Bust of celebrated Persian poet Ferdowsi (935-1020) was unveiled in Nicosia on the National Ferdowsi Day (May 15).
The statue, a present from the Foreign Ministry in Tehran, has been placed in the open grounds of Cyprus Ministry of Foreign Affairs, IRNA reported on its Persian website.
Hadi Javaher-Asar, well-known sculptor from Neyriz city in Fars Province, created the bust of the eleventh-century poet from marble.
To honor the poet and commemorate the Farsi language, Iran’s ambassador to the country presented Turkish translations of Ferdowsi’s Shahnameh (Book of Kings) to universities in Cyprus.
The book is a product of three decades of work and considered as the world’s longest epic poem written by a single poet.

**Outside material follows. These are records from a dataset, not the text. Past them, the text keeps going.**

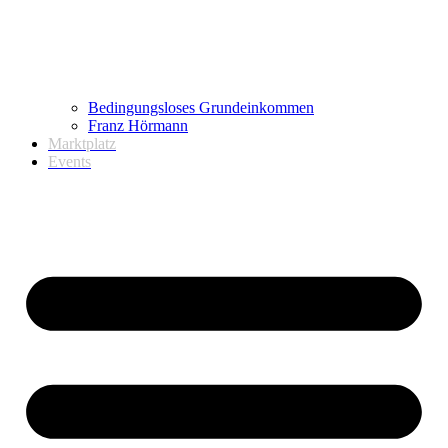
Bedingungsloses Grundeinkommen
Franz Hörmann
Marktplatz
Events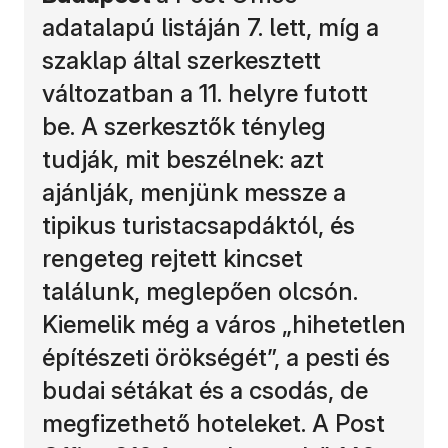
adatalapú listáján 7. lett, míg a
szaklap által szerkesztett
változatban a 11. helyre futott
be. A szerkesztők tényleg
tudják, mit beszélnek: azt
ajánlják, menjünk messze a
tipikus turistacsapdáktól, és
rengeteg rejtett kincset
találunk, meglepően olcsón.
Kiemelik még a város „hihetetlen
építészeti örökségét”, a pesti és
budai sétákat és a csodás, de
megfizethető hoteleket. A Post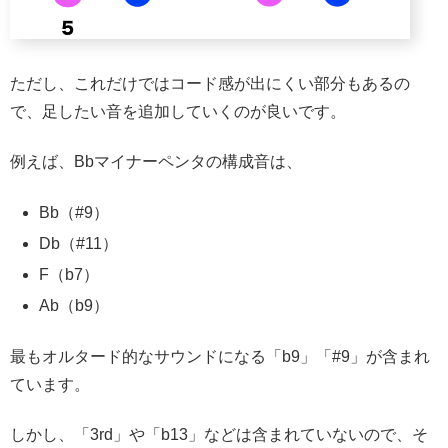
ただし、これだけではコード感が出にくい部分もあるの
で、足したい音を追加していくのが良いです。
例えば、Bbマイナーペンタの構成音は、
Bb（#9）
Db（#11）
F（b7）
Ab（b9）
最もオルタード的なサウンドになる「b9」「#9」が含まれ
ています。
しかし、「3rd」や「b13」などは含まれていないので、そ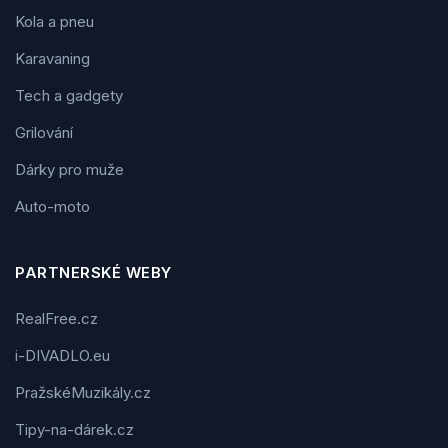
Kola a pneu
Karavaning
Tech a gadgety
Grilování
Dárky pro muže
Auto-moto
PARTNERSKÉ WEBY
RealFree.cz
i-DIVADLO.eu
PražskéMuzikály.cz
Tipy-na-dárek.cz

It is of central importance in Persian culture and regarded as a literary masterpiece of the ethno-national cultural identity of modern-day Iran, Afghanistan and Tajikistan.

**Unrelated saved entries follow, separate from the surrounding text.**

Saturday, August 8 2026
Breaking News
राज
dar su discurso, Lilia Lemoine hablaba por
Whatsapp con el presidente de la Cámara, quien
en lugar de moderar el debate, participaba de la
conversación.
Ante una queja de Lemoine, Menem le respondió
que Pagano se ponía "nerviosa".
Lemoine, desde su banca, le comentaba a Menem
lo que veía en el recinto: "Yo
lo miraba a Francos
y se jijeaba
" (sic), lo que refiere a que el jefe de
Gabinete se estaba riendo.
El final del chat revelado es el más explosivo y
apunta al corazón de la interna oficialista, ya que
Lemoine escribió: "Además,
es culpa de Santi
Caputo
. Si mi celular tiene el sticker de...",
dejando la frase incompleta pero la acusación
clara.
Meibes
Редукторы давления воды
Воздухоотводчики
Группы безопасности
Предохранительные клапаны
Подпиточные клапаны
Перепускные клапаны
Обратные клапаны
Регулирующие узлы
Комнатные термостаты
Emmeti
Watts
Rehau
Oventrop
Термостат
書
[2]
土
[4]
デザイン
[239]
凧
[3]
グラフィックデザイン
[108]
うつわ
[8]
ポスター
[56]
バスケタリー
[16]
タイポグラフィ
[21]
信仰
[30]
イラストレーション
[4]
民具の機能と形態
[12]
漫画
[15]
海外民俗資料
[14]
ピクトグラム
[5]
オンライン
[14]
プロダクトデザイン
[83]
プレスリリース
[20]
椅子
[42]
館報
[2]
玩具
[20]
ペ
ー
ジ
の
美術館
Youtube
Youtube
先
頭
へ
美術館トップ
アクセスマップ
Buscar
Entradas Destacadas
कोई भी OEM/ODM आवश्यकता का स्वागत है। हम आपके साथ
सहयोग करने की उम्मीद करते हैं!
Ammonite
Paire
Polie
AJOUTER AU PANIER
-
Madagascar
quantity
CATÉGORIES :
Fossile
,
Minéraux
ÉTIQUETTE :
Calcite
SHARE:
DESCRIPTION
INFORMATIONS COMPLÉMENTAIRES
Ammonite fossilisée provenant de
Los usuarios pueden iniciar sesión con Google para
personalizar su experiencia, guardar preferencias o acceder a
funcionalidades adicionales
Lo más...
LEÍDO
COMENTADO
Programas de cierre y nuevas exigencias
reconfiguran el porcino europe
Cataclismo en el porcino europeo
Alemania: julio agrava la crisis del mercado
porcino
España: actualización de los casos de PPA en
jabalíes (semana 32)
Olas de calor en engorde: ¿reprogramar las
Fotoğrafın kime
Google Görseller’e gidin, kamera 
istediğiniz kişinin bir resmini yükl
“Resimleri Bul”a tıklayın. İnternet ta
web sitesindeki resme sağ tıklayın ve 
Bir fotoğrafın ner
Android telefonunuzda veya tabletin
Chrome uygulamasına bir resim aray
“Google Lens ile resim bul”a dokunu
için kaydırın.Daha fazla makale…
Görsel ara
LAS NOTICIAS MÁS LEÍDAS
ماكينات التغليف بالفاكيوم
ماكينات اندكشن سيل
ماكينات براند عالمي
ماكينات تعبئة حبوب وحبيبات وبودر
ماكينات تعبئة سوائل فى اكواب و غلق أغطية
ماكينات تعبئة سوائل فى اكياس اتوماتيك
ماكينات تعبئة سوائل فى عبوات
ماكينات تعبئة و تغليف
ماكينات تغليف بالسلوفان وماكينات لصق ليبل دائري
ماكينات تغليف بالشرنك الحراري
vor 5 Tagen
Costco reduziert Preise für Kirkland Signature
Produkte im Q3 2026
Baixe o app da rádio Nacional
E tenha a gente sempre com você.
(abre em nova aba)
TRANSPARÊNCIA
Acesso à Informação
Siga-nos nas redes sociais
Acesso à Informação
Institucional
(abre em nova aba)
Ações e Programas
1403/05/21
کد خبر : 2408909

Over the past seven years Ferdowsi busts have been installed in Tajikistan, Bosnia, China and Finland.
One of the famous statues of the legendry poet is in Rome. It was created in 1958 by Abolhassan Seddiqi and restored in 2014. Seddiqi has made statues of the poet seen at Tehran’s Ferdowsi Square and the tomb of the celebrated poet in the city of in Khorasan Razavi Province.